My $200 Mistake

So I have gone on and on about our financial goals and our Dave Ramsey progress. We have big financial goals, and we stick to a strict budget to help meet those.

However, we are also human. And one of the difficult parts of being human? We can be materialistic. And want things, even if they’re ridiculously expensive and not any sort of “need”.

I have been obsessed with getting my hands on a Savage Swim swimsuit for awhile now. I have worked really hard on my fitness journey this last year, and I thought this summer I might take the leap and set some money aside to splurge a little. These suits are supposed to be really high-quality, and they have some killer designs and colors, PLUS they’re reversible, so I figured I could wear it for a few summers.

But I am also still incredibly cheap. It’s just in my blood I think (thanks, Mom). I pretty much only buy things on sale, and Savage really doesn’t run many sales because their suits are all hand-sewn and custom made. So I started looking at second-hand options, including Ebay and Poshmark. I passed a couple suits up and immediately regretted it, and Keaton kept telling me to JUST BUY THE DANG SUIT.  I literally stalked the pages all hours of the day when I thought about it, to see if something popped up in my size.

Then, one day while I was sleeping after work, I got up to go to the bathroom and checked my Poshmark app (don’t judge me, I was really being THAT obsessive, but the cute ones sold quick!). Turns out, at that exact moment (not joking), someone was uploading several different Savage pieces. I quickly put in offers on a couple, and messaged the seller about a bundle discount.

When I woke up later that afternoon, the seller had messaged back and said she wasn’t going lower on any of her Savage pieces. So I went ahead and bought my two favorites and went to work, excited about my new purchase.

The next afternoon I got up and checked my app to see if she had shipped my suits. To my horror, I realized the seller had gone back and accepted all three of my other offers in addition to the suit I had purchased outright. Turns out, on Poshmark, if you make an offer you may as well sign in blood. My heart dropped. Three tops and two bottoms totaled $209.

TWO HUNDRED DOLLARS. Not a ton, by any means, but for someone who NEVER shops, I couldn’t help but think of all the other clothes/shoes/etc I would rather spend $200 on.

I kept this secret for 2 days. I kind of feel like the Budget Nazi around our house, so I was mortified to tell Keaton what I had done. While the first suit purchase of $70 was no big deal, I wasn’t sure where we were going to have to pull the other $130 from. Keaton actually laughed at me a little when I told him. I probably looked like someone getting ready to confess a triple homicide, that’s how guilty I felt.

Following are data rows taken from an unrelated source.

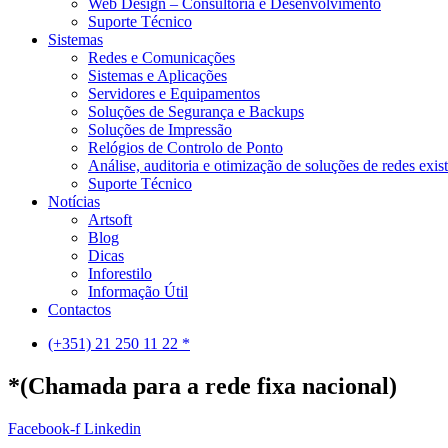
Web Design – Consultoria e Desenvolvimento
Suporte Técnico
Sistemas
Redes e Comunicações
Sistemas e Aplicações
Servidores e Equipamentos
Soluções de Segurança e Backups
Soluções de Impressão
Relógios de Controlo de Ponto
Análise, auditoria e otimização de soluções de redes exis
Suporte Técnico
Notícias
Artsoft
Blog
Dicas
Inforestilo
Informação Útil
Contactos
(+351) 21 250 11 22 *
*(Chamada para a rede fixa nacional)
Facebook-f
Linkedin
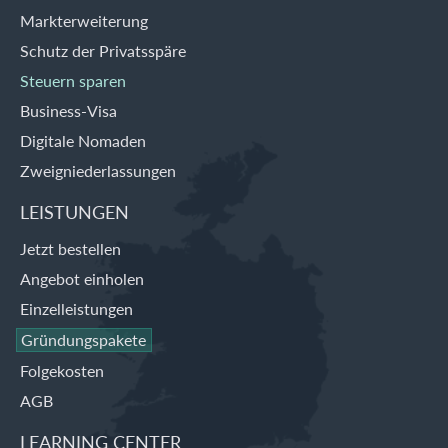
Markterweiterung
Schutz der Privatsspäre
Steuern sparen
Business-Visa
Digitale Nomaden
Zweigniederlassungen
LEISTUNGEN
Jetzt bestellen
Angebot einholen
Einzelleistungen
Gründungspakete
Folgekosten
AGB
LEARNING CENTER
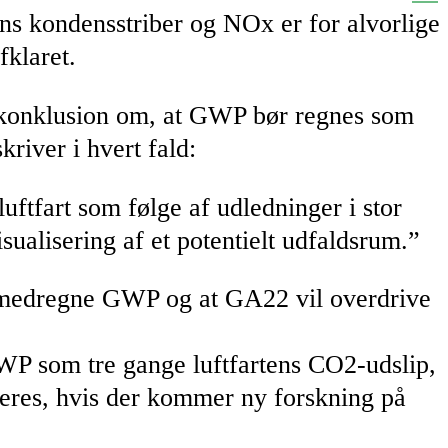
kens kondensstriber og NOx er for alvorlige
fklaret.
ets konklusion om, at GWP bør regnes som
river i hvert fald:
uftfart som følge af udledninger i stor
sualisering af et potentielt udfaldsrum.”
il medregne GWP og at GA22 vil overdrive
GWP som tre gange luftfartens CO2-udslip,
deres, hvis der kommer ny forskning på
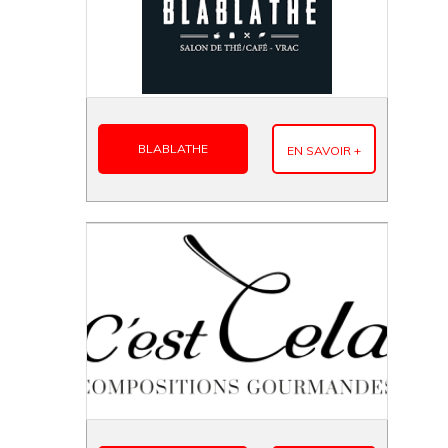
BLABLATHE
EN SAVOIR +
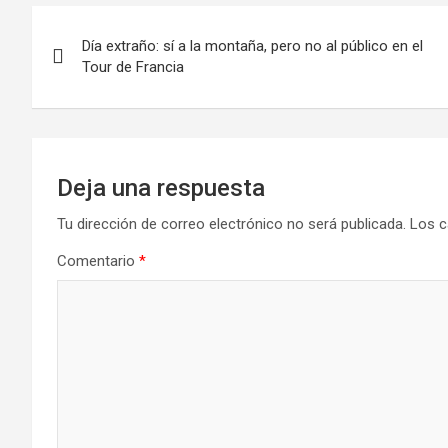
Navegación
Día extraño: sí a la montaña, pero no al público en el
de
Tour de Francia
entradas
Deja una respuesta
Tu dirección de correo electrónico no será publicada.
Los c
Comentario
*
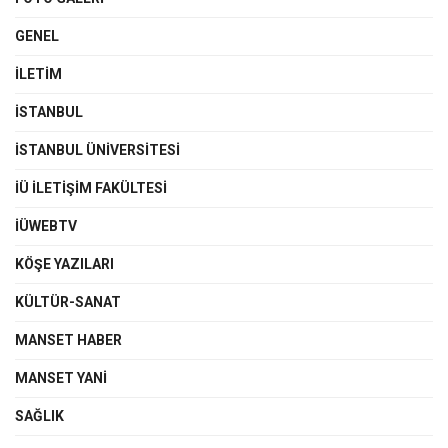
GENEL
İLETIM
İSTANBUL
İSTANBUL ÜNIVERSITESI
İÜ İLETIŞIM FAKÜLTESI
İÜWEBTV
KÖŞE YAZILARI
KÜLTÜR-SANAT
MANSET HABER
MANSET YANI
SAĞLIK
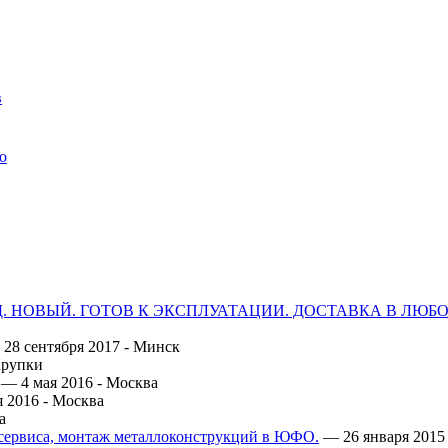
в
о
ОД. НОВЫЙ. ГОТОВ К ЭКСПЛУАТАЦИИ. ДОСТАВКА В ЛЮБ
28 сентября 2017 -
Минск
рупки
— 4 мая 2016 -
Москва
 2016 -
Москва
а
осервиса, монтаж металлоконструкций в ЮФО.
— 26 января 2015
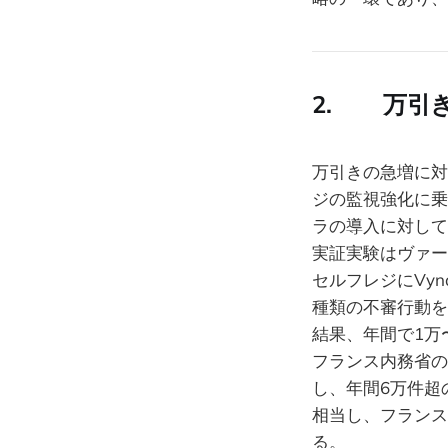
2. 万引
万引きの急増に対
ジの監視強化に乗
ラの導入に対して
実証実験はヴァール
セルフレジにVyna
種類の不審行動を
結果、年間で1万
フランス内務省の
し、年間6万件超
相当し、フランス
る。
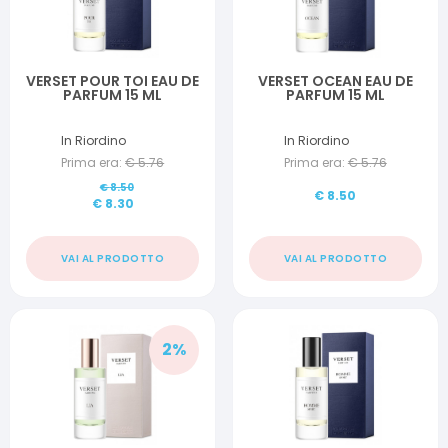
VERSET POUR TOI EAU DE
VERSET OCEAN EAU DE
PARFUM 15 ML
PARFUM 15 ML
In Riordino
In Riordino
Prima era:
€
5.76
Prima era:
€
5.76
€
8.50
€
8.50
€
8.30
VAI AL PRODOTTO
VAI AL PRODOTTO
2
%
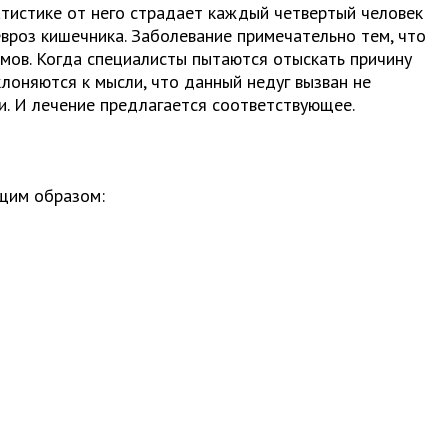
тистике от него страдает каждый четвертый человек
вроз кишечника. Заболевание примечательно тем, что
мов. Когда специалисты пытаются отыскать причину
лоняются к мысли, что данный недуг вызван не
и. И лечение предлагается соответствующее.
щим образом:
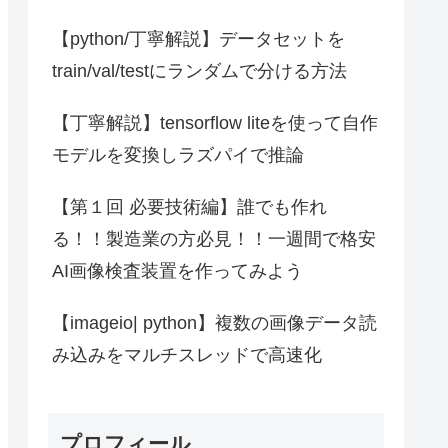
【python/丁寧解説】データセットを
train/val/testにランダムで分ける方法
【丁寧解説】tensorflow liteを使って自作
モデルを変換しラズパイで推論
【第１回 必要技術編】誰でも作れ
る！！製造業の方必見！！一週間で格安
AI画像検査装置を作ってみよう
【imageio| python】複数の画像データ読
み込みをマルチスレッドで高速化
プロフィール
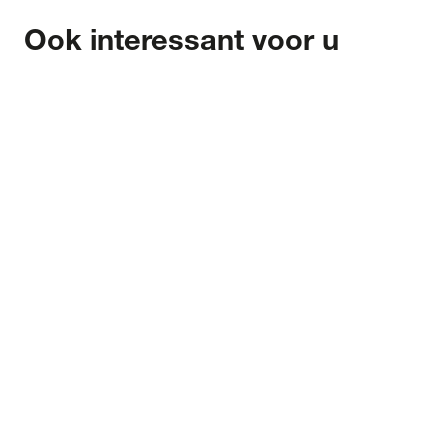
Ook interessant voor u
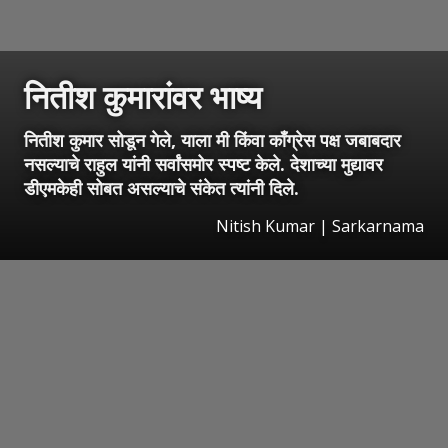
नितीश कुमारांवर भाष्य
नितीश कुमार सोडून गेले, याला मी किंवा काँग्रेस पक्ष जबाबदार
नसल्याचे राहुल यांनी सर्वांसमोर स्पष्ट केले. देशाच्या मुद्यावर
डीएमकेही सोबत असल्याचे संकेत त्यांनी दिले.
Nitish Kumar | Sarkarnama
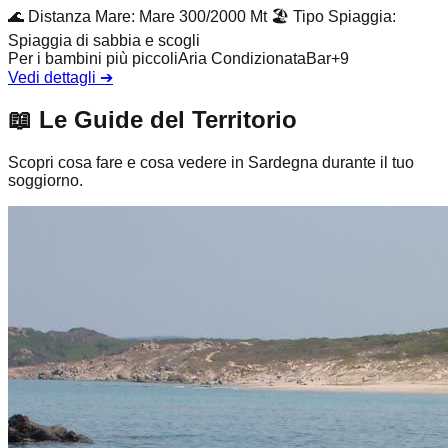
🌊
Distanza Mare
:
Mare 300/2000 Mt
🏖️
Tipo Spiaggia
:
Spiaggia di sabbia e scogli
Per i bambini più piccoli
Aria Condizionata
Bar
+
9
Vedi dettagli
➔
📖
Le Guide del Territorio
Scopri cosa fare e cosa vedere in Sardegna durante il tuo
soggiorno.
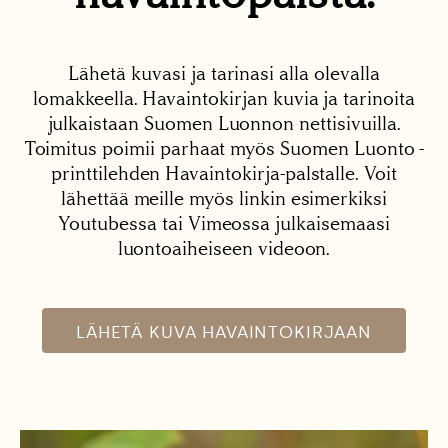
Lähetä kuvasi ja tarinasi alla olevalla
lomakkeella. Havaintokirjan kuvia ja tarinoita
julkaistaan Suomen Luonnon nettisivuilla.
Toimitus poimii parhaat myös Suomen Luonto -
printtilehden Havaintokirja-palstalle. Voit
lähettää meille myös linkin esimerkiksi
Youtubessa tai Vimeossa julkaisemaasi
luontoaiheiseen videoon.
LÄHETÄ KUVA HAVAINTOKIRJAAN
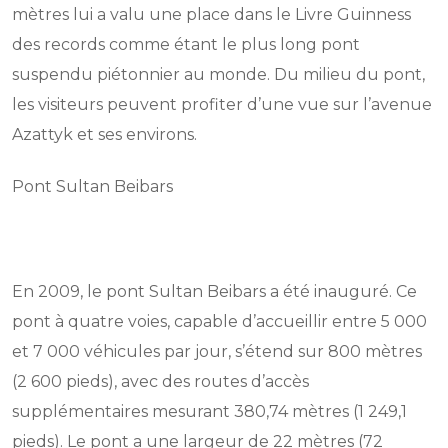
mètres lui a valu une place dans le Livre Guinness
des records comme étant le plus long pont
suspendu piétonnier au monde. Du milieu du pont,
les visiteurs peuvent profiter d’une vue sur l’avenue
Azattyk et ses environs.
Pont Sultan Beibars
En 2009, le pont Sultan Beibars a été inauguré. Ce
pont à quatre voies, capable d’accueillir entre 5 000
et 7 000 véhicules par jour, s’étend sur 800 mètres
(2 600 pieds), avec des routes d’accès
supplémentaires mesurant 380,74 mètres (1 249,1
pieds). Le pont a une largeur de 22 mètres (72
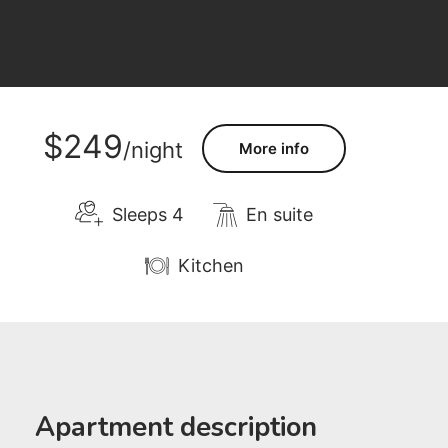
$249
/night
More info
Sleeps 4
En suite
Kitchen
Apartment description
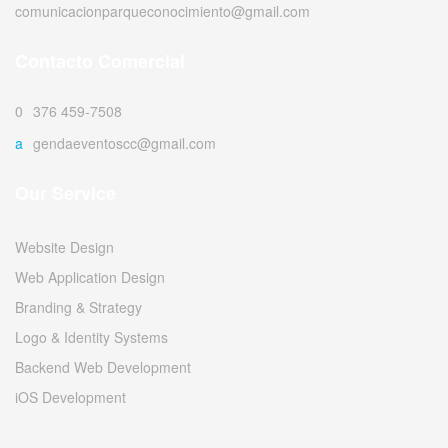
comunicacionparqueconocimiento@gmail.com
Contacto Comercial
0376 459-7508
agendaeventoscc@gmail.com
Our Service
Website Design
Web Application Design
Branding & Strategy
Logo & Identity Systems
Backend Web Development
iOS Development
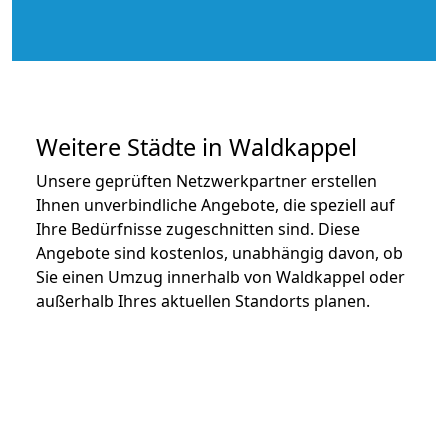
Weitere Städte in Waldkappel
Unsere geprüften Netzwerkpartner erstellen
Ihnen unverbindliche Angebote, die speziell auf
Ihre Bedürfnisse zugeschnitten sind. Diese
Angebote sind kostenlos, unabhängig davon, ob
Sie einen Umzug innerhalb von Waldkappel oder
außerhalb Ihres aktuellen Standorts planen.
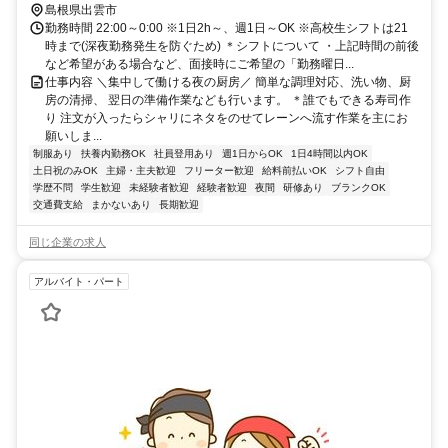
島根県出雲市
勤務時間 22:00～0:00 ※1日2h～、週1日～OK ※高校生シフトは21
時まで(深夜勤務発生を防ぐため) ＊シフトについて ・上記時間の前後
など希望がある場合など、面接時にご希望の「勤務曜日...
仕事内容 ＼集中して働ける夜の厨房／ 簡単な調理対応、洗い物、厨
房の清掃、 翌日の準備作業なども行います。 ＊誰でもできる寿司作
り 注文が入ったらシャリにネタをのせてレーンへ流す作業を主にお
願いしま...
制服あり
扶養内勤務OK
社員登用あり
週1日からOK
1日4時間以内OK
土日祝のみOK
主婦・主夫歓迎
フリーター歓迎
給料前払いOK
シフト自由
学歴不問
学生歓迎
未経験者歓迎
経験者歓迎
夜間
研修あり
ブランクOK
交通費支給
まかないあり
長期歓迎
同じ企業の求人
アルバイト・パート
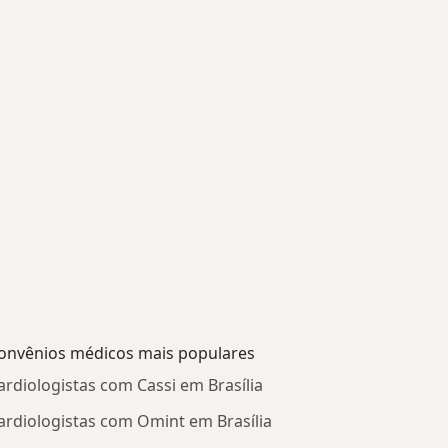
onvênios médicos mais populares
ardiologistas com Cassi em Brasília
ardiologistas com Omint em Brasília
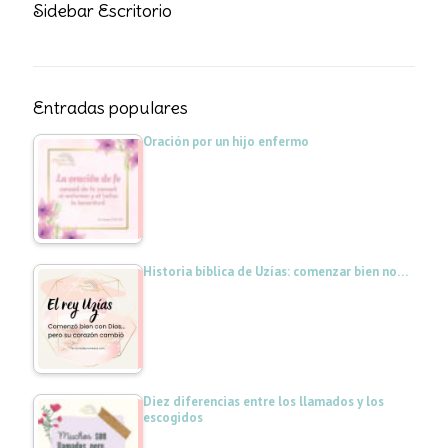
Sidebar Escritorio
Entradas populares
Oración por un hijo enfermo
Historia bíblica de Uzías: comenzar bien no…
Diez diferencias entre los llamados y los
escogidos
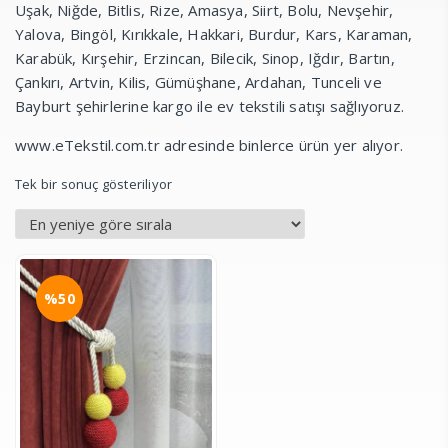
Uşak, Niğde, Bitlis, Rize, Amasya, Siirt, Bolu, Nevşehir,
Yalova, Bingöl, Kırıkkale, Hakkari, Burdur, Kars, Karaman,
Karabük, Kırşehir, Erzincan, Bilecik, Sinop, Iğdır, Bartın,
Çankırı, Artvin, Kilis, Gümüşhane, Ardahan, Tunceli ve
Bayburt şehirlerine kargo ile ev tekstili satışı sağlıyoruz.
www.eTekstil.com.tr adresinde binlerce ürün yer alıyor.
Tek bir sonuç gösteriliyor
%50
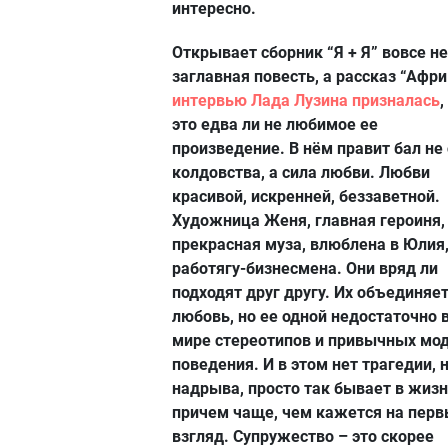
интересно.
Открывает сборник “Я + Я” вовсе не
заглавная повесть, а рассказ “Афри
интервью Лада Лузина призналась
,
это едва ли не любимое ее
произведение. В нём правит бал не
колдовства, а сила любви. Любви
красивой, искренней, беззаветной.
Художница Женя, главная героиня, 
прекрасная муза, влюблена в Юлия
работягу-бизнесмена. Они вряд ли
подходят друг другу. Их объединяе
любовь, но ее одной недостаточно 
мире стереотипов и привычных мо
поведения. И в этом нет трагедии, 
надрыва, просто так бывает в жизн
причем чаще, чем кажется на пер
взгляд. Супружество – это скорее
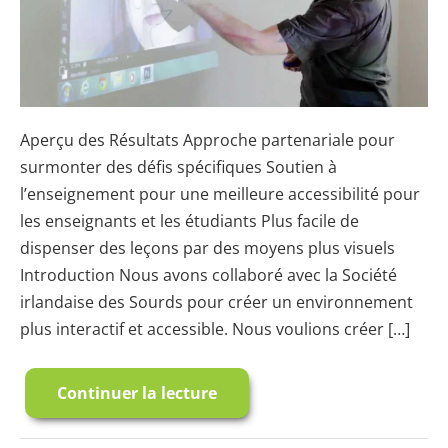
Aperçu des Résultats Approche partenariale pour
surmonter des défis spécifiques Soutien à
l’enseignement pour une meilleure accessibilité pour
les enseignants et les étudiants Plus facile de
dispenser des leçons par des moyens plus visuels
Introduction Nous avons collaboré avec la Société
irlandaise des Sourds pour créer un environnement
plus interactif et accessible. Nous voulions créer […]
Continuer la lecture
La
Société
Irlandaise
des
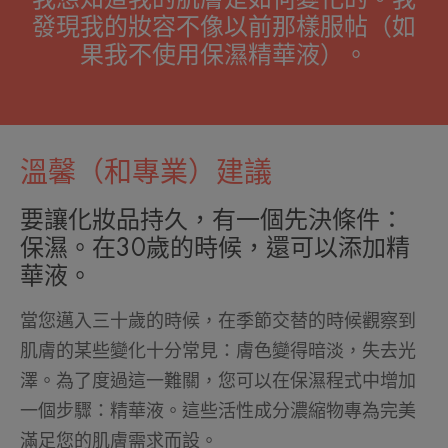
發現我的妝容不像以前那樣服帖（如
果我不使用保濕精華液）。
溫馨（和專業）建議
要讓化妝品持久，有一個先決條件：
保濕。在30歲的時候，還可以添加精
華液。
當您邁入三十歲的時候，在季節交替的時候觀察到
肌膚的某些變化十分常見：膚色變得暗淡，失去光
澤。為了度過這一難關，您可以在保濕程式中增加
一個步驟：精華液。這些活性成分濃縮物專為完美
滿足您的肌膚需求而設。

Long story short, I got all my pieces in the mail a week later. Two actually didn’t fit, so I was able to sell them on a swap shop for $100 and recoup almost half my mistake. We have enough cushion in our finances to not starve after a $200 mistake, but being as goal-oriented as I am, it was frustrating to have to mess up my budget masterpiece to offset a dumb mistake on my part.

I guess the moral of the story is, setbacks happen. Whether it’s something we can (or can’t) control, or just a moment of weakness (or perhaps a good ole blond moment), we can only take these setbacks as they come, and move forward with them. Luckily, we are good with our money 95% of the time, so when we make mistakes or unplanned purchases the other 5%, we can recoup and still move forward in our financial goals.